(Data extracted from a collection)
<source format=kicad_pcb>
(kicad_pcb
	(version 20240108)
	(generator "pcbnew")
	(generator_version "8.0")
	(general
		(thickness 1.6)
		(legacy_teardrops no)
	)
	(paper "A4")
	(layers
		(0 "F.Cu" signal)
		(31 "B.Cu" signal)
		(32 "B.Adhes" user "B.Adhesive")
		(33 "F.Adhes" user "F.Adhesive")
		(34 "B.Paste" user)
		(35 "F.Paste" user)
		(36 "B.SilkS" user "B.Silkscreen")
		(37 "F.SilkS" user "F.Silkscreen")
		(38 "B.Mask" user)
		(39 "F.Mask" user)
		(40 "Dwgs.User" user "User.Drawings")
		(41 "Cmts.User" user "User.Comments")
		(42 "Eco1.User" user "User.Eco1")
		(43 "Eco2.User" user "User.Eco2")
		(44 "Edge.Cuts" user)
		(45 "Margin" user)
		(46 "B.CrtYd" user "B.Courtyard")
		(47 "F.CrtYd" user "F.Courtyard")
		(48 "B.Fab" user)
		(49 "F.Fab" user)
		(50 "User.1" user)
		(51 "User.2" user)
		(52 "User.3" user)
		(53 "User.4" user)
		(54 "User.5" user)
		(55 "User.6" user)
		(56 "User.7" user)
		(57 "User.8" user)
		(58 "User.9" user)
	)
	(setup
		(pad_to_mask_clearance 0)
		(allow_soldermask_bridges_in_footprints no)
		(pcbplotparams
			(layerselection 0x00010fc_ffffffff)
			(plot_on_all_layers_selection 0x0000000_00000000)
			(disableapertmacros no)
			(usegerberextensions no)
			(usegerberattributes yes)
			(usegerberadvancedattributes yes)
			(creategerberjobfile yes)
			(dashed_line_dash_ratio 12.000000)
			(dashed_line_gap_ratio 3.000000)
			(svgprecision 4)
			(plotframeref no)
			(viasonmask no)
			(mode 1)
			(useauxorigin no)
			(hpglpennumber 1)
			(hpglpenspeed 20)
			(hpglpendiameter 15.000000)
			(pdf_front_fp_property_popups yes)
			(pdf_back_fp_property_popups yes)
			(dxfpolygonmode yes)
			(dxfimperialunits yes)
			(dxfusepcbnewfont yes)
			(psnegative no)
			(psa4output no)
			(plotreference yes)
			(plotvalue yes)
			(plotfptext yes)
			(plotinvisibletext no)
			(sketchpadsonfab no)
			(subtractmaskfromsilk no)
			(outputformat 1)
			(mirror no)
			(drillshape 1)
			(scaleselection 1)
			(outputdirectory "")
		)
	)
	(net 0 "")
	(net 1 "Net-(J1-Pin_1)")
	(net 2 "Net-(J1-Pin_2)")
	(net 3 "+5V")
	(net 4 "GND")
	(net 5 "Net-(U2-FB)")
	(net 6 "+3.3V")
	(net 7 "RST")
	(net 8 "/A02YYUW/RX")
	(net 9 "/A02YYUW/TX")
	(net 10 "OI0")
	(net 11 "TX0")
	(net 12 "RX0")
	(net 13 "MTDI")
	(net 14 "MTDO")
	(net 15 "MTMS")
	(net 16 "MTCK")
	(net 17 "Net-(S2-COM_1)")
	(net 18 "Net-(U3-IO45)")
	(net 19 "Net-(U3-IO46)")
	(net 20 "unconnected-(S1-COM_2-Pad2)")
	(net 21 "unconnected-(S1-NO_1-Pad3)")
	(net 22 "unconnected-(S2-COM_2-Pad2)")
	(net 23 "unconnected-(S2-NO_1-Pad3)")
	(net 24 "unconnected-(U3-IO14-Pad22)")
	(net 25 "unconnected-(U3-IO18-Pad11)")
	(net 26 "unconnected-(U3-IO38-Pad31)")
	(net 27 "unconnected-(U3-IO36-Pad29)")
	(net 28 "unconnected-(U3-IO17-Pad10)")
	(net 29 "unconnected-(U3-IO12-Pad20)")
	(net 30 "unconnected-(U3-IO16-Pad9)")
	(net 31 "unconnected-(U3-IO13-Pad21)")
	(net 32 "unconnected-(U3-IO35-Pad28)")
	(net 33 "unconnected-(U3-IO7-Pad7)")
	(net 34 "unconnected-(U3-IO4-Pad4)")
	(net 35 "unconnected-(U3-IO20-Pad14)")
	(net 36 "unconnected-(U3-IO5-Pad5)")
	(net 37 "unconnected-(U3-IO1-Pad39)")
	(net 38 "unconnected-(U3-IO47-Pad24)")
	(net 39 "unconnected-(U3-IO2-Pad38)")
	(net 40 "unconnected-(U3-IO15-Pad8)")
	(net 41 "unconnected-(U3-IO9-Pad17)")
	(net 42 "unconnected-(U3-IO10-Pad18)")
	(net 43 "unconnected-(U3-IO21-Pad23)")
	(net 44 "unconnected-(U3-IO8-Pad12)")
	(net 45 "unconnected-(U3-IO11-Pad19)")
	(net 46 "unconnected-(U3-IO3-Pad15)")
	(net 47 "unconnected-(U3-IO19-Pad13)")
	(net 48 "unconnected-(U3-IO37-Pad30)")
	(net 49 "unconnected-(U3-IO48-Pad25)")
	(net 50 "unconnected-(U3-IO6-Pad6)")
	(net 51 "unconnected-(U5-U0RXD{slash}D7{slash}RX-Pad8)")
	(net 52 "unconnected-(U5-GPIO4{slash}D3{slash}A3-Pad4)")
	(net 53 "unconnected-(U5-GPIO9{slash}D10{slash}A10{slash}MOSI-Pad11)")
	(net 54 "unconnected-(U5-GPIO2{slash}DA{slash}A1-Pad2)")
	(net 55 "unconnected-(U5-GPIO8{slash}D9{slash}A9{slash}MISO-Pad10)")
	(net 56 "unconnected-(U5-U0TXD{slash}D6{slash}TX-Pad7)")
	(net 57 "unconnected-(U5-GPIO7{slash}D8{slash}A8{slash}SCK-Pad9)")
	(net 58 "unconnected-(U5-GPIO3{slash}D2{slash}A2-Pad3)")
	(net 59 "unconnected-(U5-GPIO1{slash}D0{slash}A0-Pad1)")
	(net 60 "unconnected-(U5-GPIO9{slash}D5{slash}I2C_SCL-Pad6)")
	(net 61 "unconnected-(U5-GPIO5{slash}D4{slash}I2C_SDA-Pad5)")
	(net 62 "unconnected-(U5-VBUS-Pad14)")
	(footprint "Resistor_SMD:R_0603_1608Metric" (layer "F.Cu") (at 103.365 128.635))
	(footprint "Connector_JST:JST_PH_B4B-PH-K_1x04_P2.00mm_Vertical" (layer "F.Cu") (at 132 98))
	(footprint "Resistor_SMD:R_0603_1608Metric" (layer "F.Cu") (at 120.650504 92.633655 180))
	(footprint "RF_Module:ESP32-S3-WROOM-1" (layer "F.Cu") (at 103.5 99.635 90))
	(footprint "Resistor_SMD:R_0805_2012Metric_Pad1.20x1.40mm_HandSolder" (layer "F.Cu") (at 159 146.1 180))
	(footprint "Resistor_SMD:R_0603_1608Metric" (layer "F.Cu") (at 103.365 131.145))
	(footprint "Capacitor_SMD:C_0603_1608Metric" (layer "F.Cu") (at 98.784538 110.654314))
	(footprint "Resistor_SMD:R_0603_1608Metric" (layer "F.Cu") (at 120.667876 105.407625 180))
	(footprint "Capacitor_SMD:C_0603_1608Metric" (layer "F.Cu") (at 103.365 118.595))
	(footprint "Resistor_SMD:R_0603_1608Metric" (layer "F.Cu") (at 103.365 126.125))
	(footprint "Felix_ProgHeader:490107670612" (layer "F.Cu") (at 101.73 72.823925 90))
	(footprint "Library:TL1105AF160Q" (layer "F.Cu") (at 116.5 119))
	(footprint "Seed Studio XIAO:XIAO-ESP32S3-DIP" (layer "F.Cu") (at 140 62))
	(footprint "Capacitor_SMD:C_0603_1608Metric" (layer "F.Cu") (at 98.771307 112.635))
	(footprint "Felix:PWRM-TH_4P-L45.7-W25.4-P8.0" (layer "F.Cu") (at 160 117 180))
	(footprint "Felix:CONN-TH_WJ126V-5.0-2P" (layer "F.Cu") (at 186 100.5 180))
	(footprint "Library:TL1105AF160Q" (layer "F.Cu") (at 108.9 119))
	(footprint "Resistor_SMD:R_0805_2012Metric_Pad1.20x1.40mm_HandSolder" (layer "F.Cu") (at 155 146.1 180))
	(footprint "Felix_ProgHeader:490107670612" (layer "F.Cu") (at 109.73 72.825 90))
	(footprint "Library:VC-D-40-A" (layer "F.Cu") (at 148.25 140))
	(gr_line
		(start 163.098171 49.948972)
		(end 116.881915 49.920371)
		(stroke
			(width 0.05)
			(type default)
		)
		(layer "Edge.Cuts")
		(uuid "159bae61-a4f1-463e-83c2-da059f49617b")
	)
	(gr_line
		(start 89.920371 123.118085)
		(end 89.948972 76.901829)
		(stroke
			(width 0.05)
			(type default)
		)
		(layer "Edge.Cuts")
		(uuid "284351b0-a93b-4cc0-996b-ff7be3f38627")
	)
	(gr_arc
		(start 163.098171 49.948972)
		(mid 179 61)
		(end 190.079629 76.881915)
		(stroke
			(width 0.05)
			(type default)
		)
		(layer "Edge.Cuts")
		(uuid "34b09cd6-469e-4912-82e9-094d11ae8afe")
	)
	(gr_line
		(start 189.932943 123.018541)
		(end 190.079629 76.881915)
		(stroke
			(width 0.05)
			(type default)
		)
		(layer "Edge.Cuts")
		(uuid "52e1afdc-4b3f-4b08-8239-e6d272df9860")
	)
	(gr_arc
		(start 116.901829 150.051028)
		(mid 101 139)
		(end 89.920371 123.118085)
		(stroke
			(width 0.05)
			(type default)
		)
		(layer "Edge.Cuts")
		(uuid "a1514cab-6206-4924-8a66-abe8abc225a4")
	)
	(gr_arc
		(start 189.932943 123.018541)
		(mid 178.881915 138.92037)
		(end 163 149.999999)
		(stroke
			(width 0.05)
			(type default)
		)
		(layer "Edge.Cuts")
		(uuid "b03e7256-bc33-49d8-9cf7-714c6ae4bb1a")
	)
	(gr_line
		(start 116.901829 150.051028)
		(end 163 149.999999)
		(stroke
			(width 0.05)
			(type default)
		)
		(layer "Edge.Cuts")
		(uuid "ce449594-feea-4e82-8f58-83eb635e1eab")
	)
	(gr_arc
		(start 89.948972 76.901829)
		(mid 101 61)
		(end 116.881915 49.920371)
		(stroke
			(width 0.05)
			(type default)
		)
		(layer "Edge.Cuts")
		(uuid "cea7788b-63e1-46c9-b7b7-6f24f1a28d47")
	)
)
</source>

--

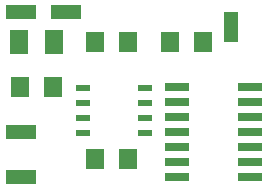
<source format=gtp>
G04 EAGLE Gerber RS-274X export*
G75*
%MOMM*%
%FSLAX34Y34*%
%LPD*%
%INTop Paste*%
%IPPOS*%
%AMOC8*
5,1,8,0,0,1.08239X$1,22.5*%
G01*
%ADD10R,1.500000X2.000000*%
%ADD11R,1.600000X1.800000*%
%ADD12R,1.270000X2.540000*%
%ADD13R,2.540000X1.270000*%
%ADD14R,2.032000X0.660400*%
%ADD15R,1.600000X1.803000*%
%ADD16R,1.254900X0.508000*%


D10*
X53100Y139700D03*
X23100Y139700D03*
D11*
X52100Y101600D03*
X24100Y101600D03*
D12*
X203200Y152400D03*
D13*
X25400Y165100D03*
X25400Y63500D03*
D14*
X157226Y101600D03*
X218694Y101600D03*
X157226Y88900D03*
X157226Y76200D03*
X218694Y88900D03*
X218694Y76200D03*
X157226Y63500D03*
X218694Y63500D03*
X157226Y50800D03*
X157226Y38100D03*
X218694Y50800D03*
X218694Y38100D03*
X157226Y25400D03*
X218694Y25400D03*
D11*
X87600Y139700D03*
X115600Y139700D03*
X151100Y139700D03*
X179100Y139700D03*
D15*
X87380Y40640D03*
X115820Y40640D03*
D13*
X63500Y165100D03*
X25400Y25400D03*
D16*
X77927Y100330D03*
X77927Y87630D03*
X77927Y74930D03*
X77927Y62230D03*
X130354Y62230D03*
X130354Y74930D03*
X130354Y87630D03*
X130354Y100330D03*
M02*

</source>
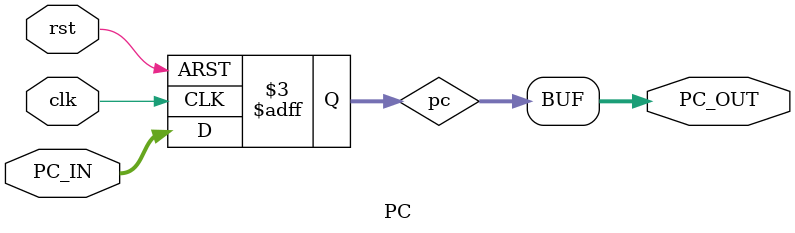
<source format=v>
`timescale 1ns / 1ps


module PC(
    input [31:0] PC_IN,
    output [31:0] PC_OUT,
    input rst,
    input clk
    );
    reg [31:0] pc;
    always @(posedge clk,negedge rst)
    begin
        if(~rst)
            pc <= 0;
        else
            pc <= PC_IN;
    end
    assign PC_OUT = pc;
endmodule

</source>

--

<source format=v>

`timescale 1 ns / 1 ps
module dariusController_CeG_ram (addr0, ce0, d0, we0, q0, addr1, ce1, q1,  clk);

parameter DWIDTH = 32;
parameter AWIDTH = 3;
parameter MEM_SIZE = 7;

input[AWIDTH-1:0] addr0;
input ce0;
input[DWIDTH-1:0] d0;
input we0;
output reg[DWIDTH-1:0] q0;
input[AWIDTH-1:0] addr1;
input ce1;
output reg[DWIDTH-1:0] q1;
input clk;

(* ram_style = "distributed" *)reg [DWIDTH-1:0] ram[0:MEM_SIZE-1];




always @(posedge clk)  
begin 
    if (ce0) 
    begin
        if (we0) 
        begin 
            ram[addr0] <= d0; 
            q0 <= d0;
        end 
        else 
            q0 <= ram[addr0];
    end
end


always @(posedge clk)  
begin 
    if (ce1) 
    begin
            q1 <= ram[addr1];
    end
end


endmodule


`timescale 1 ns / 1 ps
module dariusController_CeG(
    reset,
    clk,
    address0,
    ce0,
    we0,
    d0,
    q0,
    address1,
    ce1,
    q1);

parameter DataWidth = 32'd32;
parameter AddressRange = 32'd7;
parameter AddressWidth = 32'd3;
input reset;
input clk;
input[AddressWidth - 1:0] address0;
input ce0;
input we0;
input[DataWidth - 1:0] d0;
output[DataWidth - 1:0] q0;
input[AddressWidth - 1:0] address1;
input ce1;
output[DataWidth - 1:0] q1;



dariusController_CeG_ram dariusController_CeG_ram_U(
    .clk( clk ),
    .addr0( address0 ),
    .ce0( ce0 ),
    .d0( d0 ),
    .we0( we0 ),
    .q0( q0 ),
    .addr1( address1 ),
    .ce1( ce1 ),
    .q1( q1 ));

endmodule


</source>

Problem statement ::
Where a line of the data holds "Adhes", show that line.

Answer box ::
		(32 "B.Adhes" user "B.Adhesive")
		(33 "F.Adhes" user "F.Adhesive")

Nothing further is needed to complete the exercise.